> _WHAT THIS TASK INVOLVES_
Please find the lines in the entries below that contain the word "size", and copy each one.

> _DATASET ENTRIES_
+---+

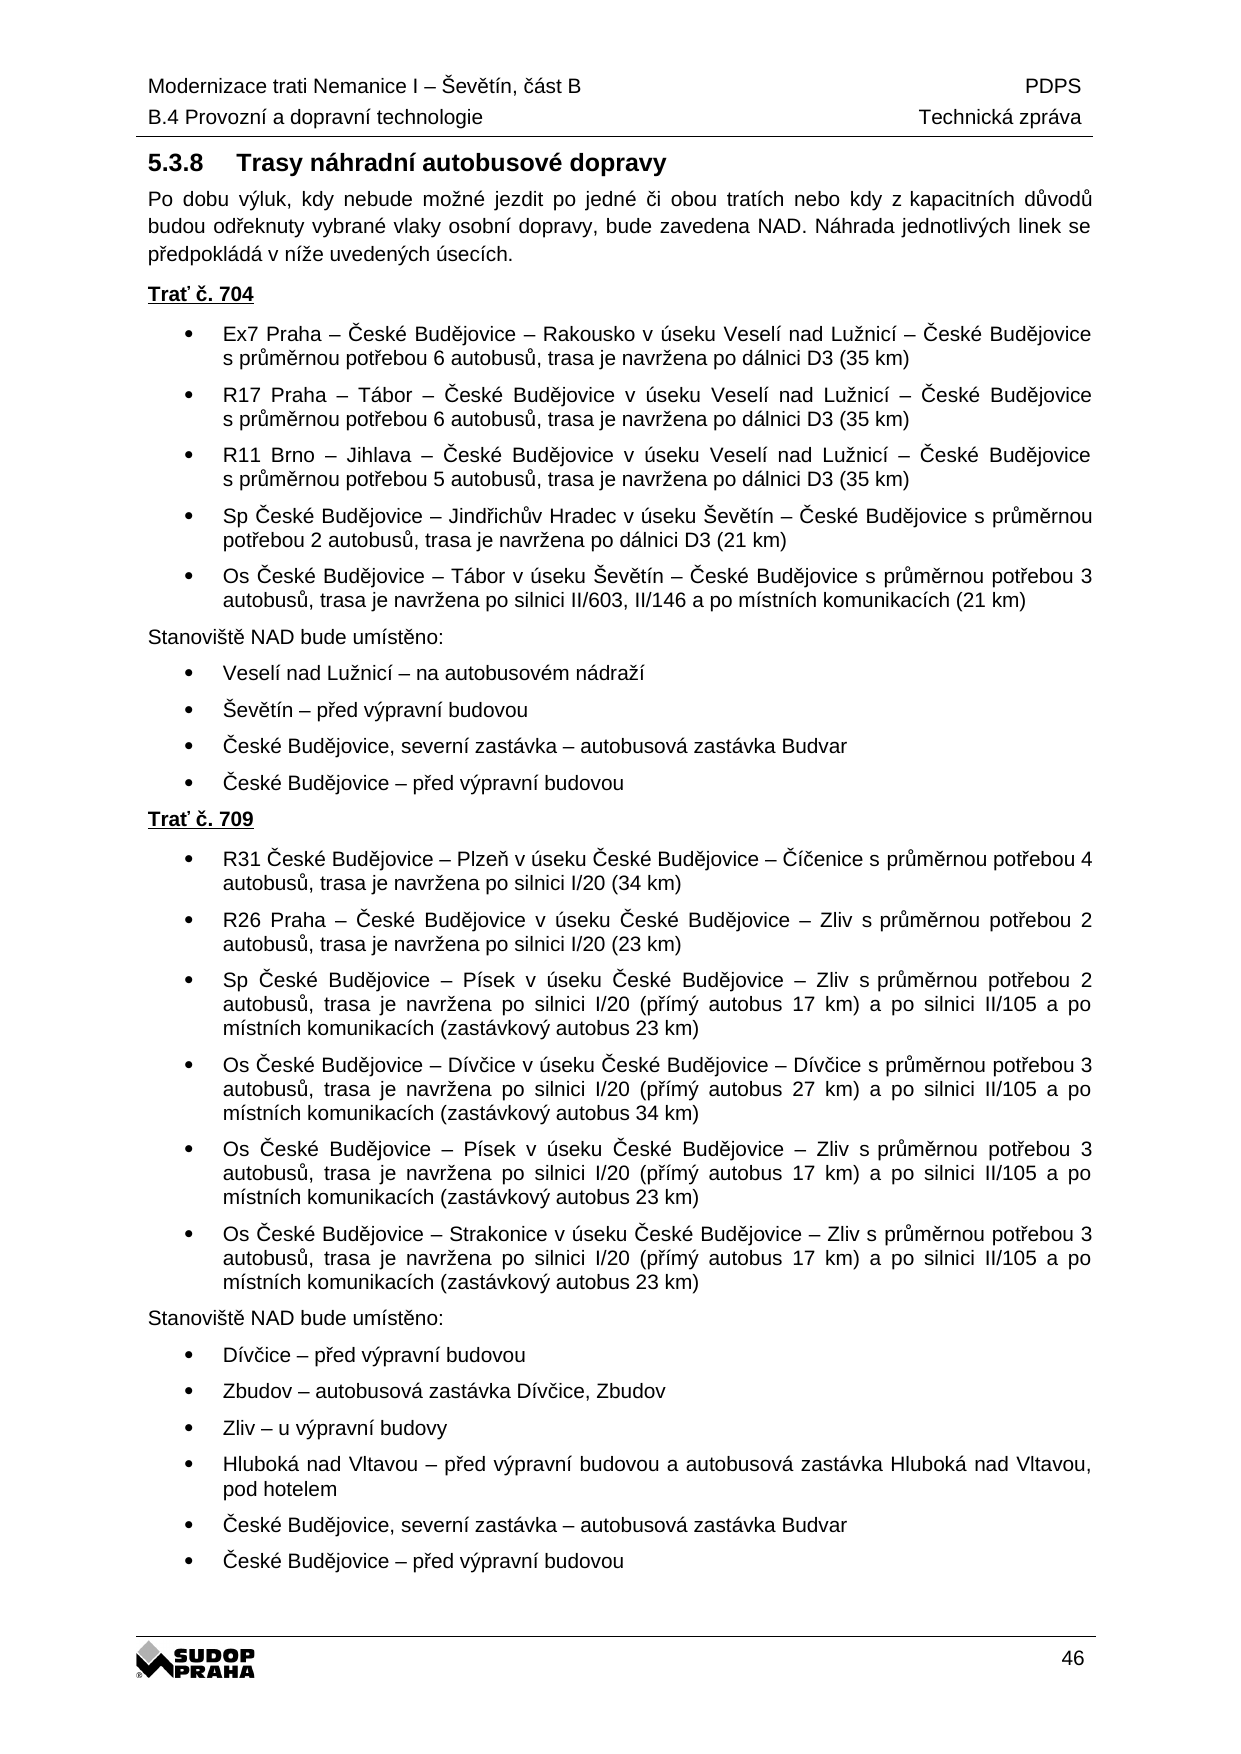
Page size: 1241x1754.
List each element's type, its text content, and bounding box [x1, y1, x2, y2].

+---+

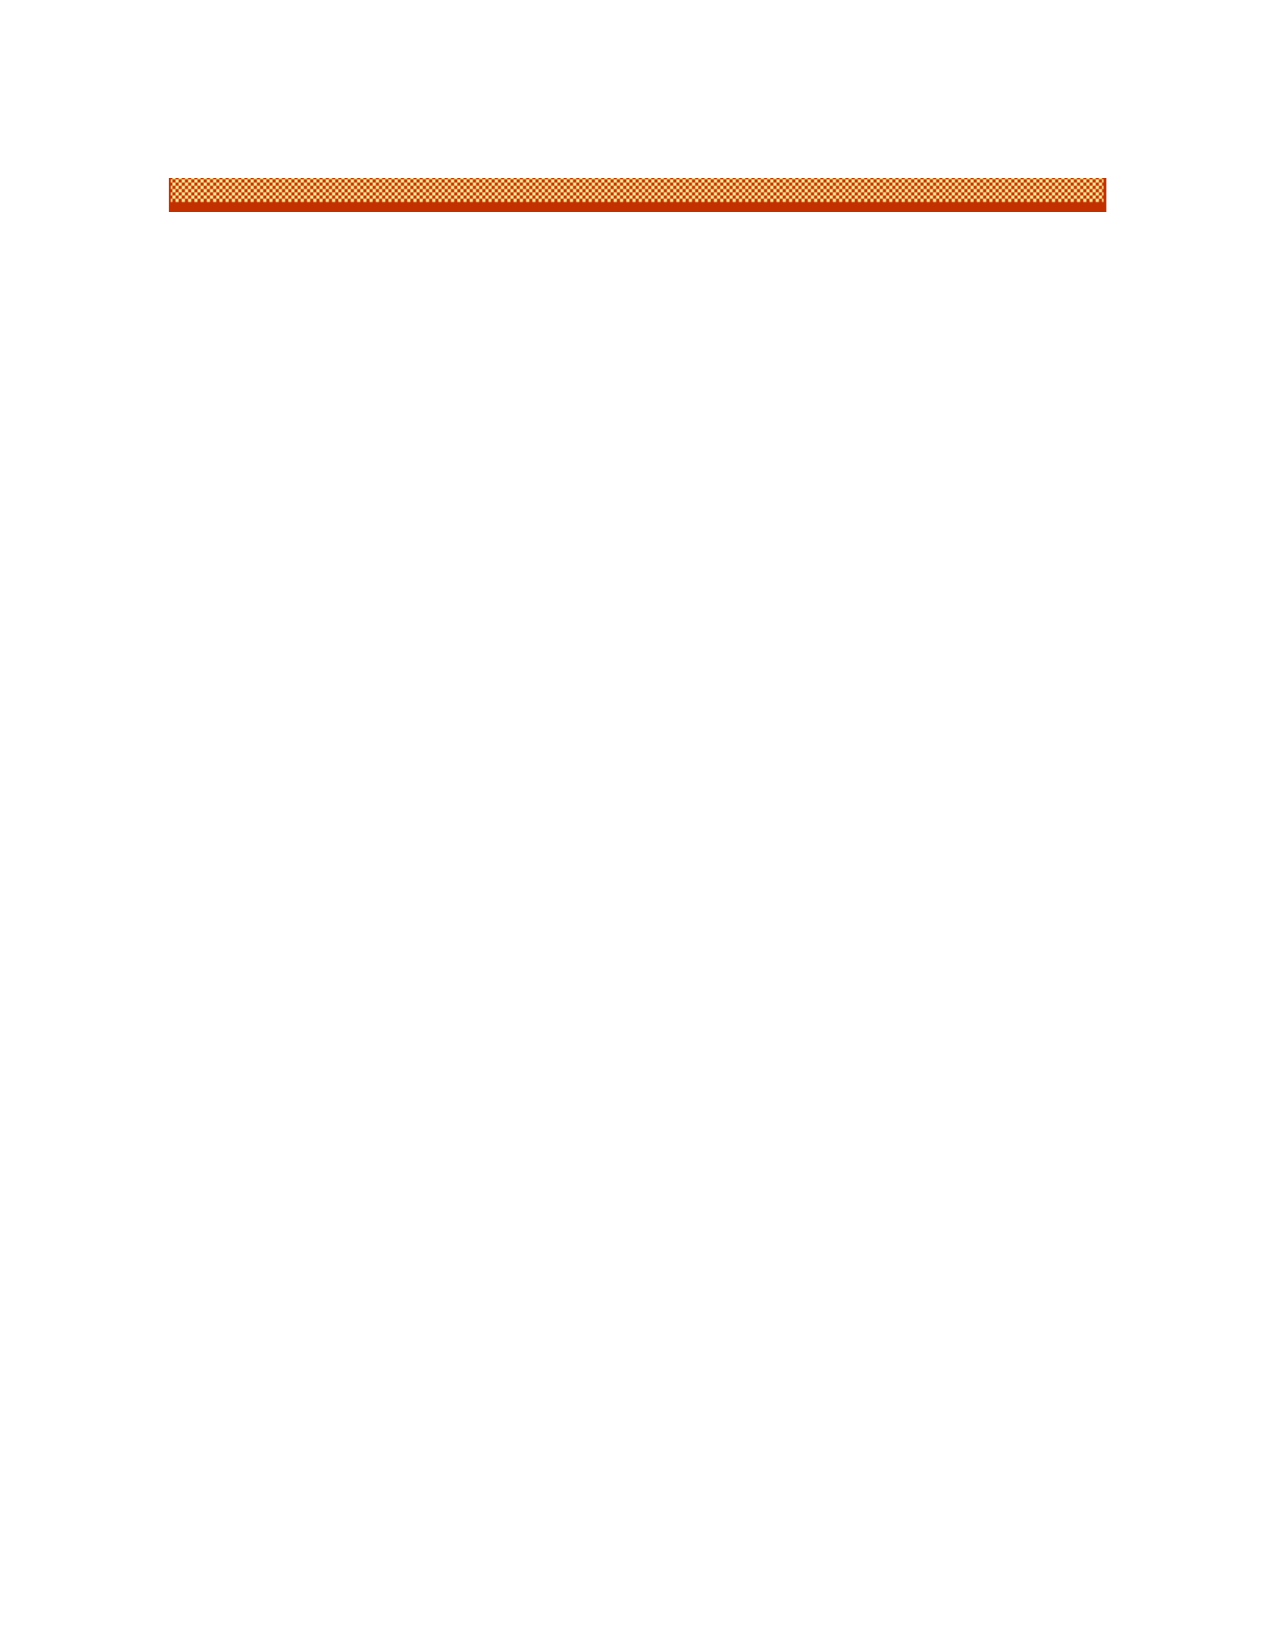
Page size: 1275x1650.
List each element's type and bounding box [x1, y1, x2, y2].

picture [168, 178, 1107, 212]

+---+

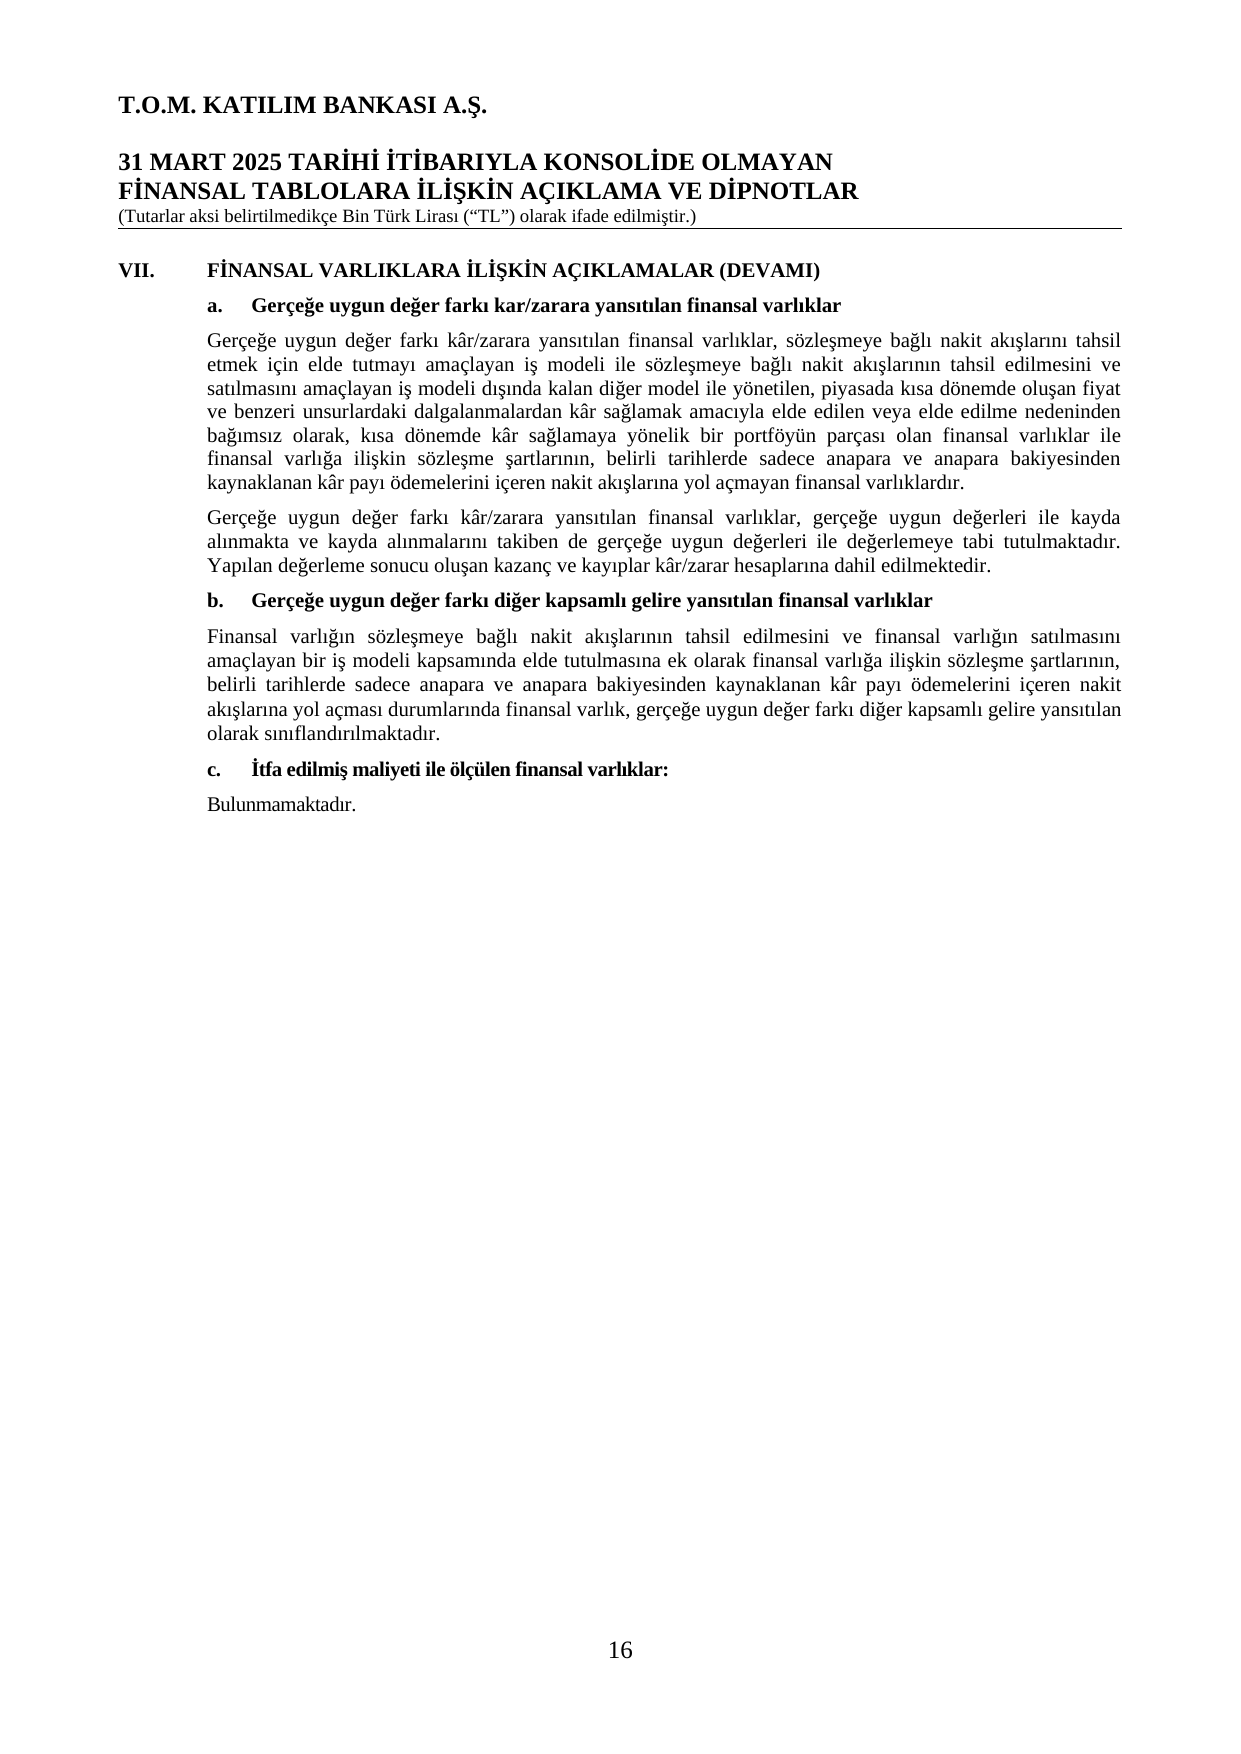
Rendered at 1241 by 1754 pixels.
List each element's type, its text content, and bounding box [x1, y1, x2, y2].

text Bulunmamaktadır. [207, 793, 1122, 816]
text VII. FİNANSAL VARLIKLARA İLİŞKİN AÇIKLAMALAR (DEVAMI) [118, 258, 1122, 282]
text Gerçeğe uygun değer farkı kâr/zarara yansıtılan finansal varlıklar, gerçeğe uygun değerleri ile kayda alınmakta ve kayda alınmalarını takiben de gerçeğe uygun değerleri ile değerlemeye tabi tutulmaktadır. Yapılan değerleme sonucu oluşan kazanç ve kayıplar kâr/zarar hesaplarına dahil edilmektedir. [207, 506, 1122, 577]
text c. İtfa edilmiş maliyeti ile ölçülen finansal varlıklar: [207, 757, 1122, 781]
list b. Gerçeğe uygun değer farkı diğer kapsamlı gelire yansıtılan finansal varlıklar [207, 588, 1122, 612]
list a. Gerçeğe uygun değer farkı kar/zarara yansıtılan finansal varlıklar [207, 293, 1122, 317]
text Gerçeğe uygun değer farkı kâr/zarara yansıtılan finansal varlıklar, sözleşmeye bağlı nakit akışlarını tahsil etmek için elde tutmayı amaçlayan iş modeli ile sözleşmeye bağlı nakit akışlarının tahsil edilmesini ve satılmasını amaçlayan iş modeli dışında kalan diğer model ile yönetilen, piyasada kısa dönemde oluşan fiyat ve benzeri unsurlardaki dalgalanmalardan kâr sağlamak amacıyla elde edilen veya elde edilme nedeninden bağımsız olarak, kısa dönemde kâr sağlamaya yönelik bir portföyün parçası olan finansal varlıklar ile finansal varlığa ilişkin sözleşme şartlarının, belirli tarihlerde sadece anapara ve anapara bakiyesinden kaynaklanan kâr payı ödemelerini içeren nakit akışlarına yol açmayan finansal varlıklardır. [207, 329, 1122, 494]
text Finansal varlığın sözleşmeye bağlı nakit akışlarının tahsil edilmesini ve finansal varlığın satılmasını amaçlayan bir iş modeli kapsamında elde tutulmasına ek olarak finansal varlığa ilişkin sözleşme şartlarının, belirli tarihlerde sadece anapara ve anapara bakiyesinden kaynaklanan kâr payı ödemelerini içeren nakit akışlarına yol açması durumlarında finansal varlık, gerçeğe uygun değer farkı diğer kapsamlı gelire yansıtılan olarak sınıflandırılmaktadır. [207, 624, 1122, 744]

+---+

> _TASK ANSWER_
Page size: 1241x1754.
Page size: 1275x1650.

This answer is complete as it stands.